By Birhanu Fikade
Following his official visit to the Sudan this week, Prime Minister Hailemariam Dessalegn has inked an agreement that would enable Ethiopia to develop a port facility at the Port Sudan through which the government contemplates to handle half its foreign trade volume.
Asked about government’s plans to invest in a neighboring country to secure access to sea, Dessalegn Ambaw, state Minister of Transport (MoT) told The Reporter that the premier, who spent three days in Khartoum since Tuesday has forged economic, political and other bilateral ties with his Sudanese counterpart and part of that economic deal has to do with acquiring a plot of land at the Port Sudan.
According to the state minister, the idea of securing land has to do with constructing a port facility that would handle Ethiopia’s foreign trade, mostly imports of goods. Port Sudan is the latest in the list of alternative port outlets that the Ethiopian government is looking to use in the region. Dessalegn declined to name the country opting it is too early to make it official, but he mentioned of another neighboring country currently in talks with Ethiopia for a possible deal to sell its port services to the country. The state minister also declined to verify the size of the land Ethiopia has secured in Sudan.
However, it is clearly known that Ethiopia has recently secured a stake at the Port of Berbera in Somaliland. It is to be recalled that the Dubai based, DP World, has secured a landmark lease agreement at Berbera lasting for 30 years. DP is set to invest USD 442 million to renovate the port assuming major managerial and control operations of the port. The government of Somaliland upholds a 35 percent control of the port management. This deal, though not officially affirmed, brings Ethiopia into play where the country is presumed to have secured access in the Red Sea port where some 19 percent of the port will be dedicated to Ethiopia’s cargo. However, according to sources of The Reporter that figure is likely to go up to 30 percent.

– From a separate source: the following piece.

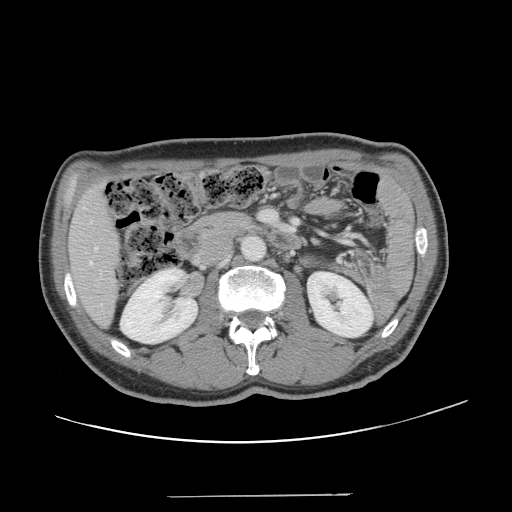
Contrast-enhanced abdominal CT, one axial slice; slice 57 of 131 in the series (ordered by position); intravenous contrast given; soft-tissue window (W 400 / L 40 HU); 2.5 mm slice thickness; 512 × 512 image matrix, field of view 403 × 403 mm. Case-level facts recorded for this patient, not image findings: patient: male, age 66 years at operation; diagnosis: colorectal cancer liver metastases, imaged before liver resection; multiple liver metastases: no; largest metastasis: 2.5 cm; disease in both lobes: no.
Structures marked on this image (manually delineated by an expert):
- hepatic veins: bounding box [x1, y1, x2, y2] px = [90, 248, 97, 265]
- liver: [70, 188, 119, 324]
- planned liver remnant (the part of the liver to remain after resection): [70, 188, 119, 325]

Furthermore, the government of Djibouti has been investing on a massive scale to construct additional port facilities which primarily targets Ethiopia’s imports. Apart from the long-serving Port of Djibouti, four additional ports are being constructed and up on completion all will be targeting the Ethiopian market. The expanding Ethiopian economy remains unquenched when it comes to port outlets and the government has been busy looking for more alternatives looking as far as Mombasa in Kenya.

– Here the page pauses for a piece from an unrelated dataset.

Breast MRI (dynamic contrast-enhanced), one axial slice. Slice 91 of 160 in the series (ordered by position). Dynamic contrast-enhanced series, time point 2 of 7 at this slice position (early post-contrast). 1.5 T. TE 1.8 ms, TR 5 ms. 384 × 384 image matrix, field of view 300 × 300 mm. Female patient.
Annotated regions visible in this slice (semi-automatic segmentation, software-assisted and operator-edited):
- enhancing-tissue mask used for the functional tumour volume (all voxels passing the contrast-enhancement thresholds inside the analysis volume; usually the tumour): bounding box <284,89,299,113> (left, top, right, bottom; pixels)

Back in 2015, while drafting the national logistics strategy, Mekonnen Abera, director general of the Ethiopian Maritime Affairs Authority (EMFA), indicated that developing ports in other countries for the landlocked Ethiopia is one of the potentials to explore to ease its logistic congestion which is stifling the country’s foreign trade sector for years. Despite the fact that Ethiopia relies on the Port of Djibouti to handle some 95 percent of its foreign trade turnover, Mekonnen had noted that Somaliland and the Sudan could serve as good alternative outlets to the country. Mekonnen said that Berbera and Port Sudan are providing limited port use services to Ethiopia recently. There are trials shipments via Port Sudan where bulk of chemical fertilizers are among the commodities shipped through Port of Sudan.